- _TRY IT_:
Repeat all the lines below exactly, but omit the pictures.

(Stored items)

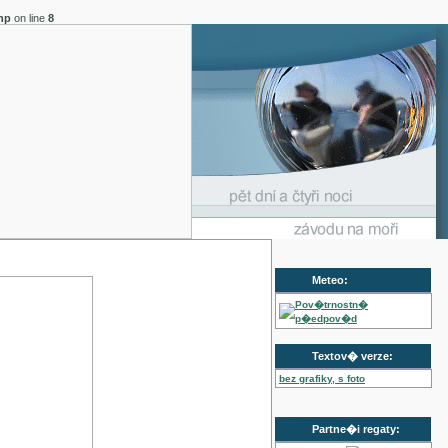
hp
on line
8
Meteo:
Pov�trnostn�
p�edpov�d
Textov� verze:
bez grafiky, s foto
Partne�i regaty:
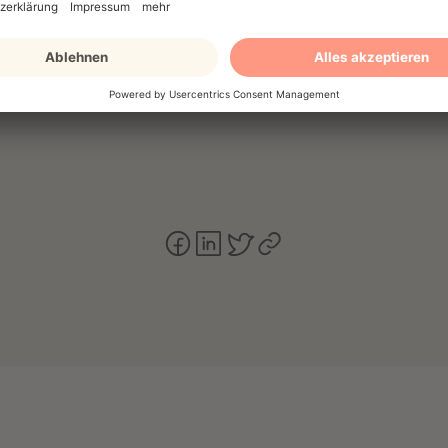
ge dein Hund normal frisst, ausreichend trinkt und sei
 besteht normalerweise kein Grund zur Sorge. Wenn jed
lustlos wirkt und die Schwierigkeiten beim Kotabsetzen a
inen Termin
beim Tierarzt zu vereinbaren.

- _RESULT OF THE EXERCISE_:
hp
on line
8
Meteo:
Pov�trnostn�
p�edpov�d
Textov� verze:
bez grafiky, s foto
Partne�i regaty:
ge dein Hund normal frisst, ausreichend trinkt und sei
 besteht normalerweise kein Grund zur Sorge. Wenn jed
lustlos wirkt und die Schwierigkeiten beim Kotabsetzen a
inen Termin
beim Tierarzt zu vereinbaren.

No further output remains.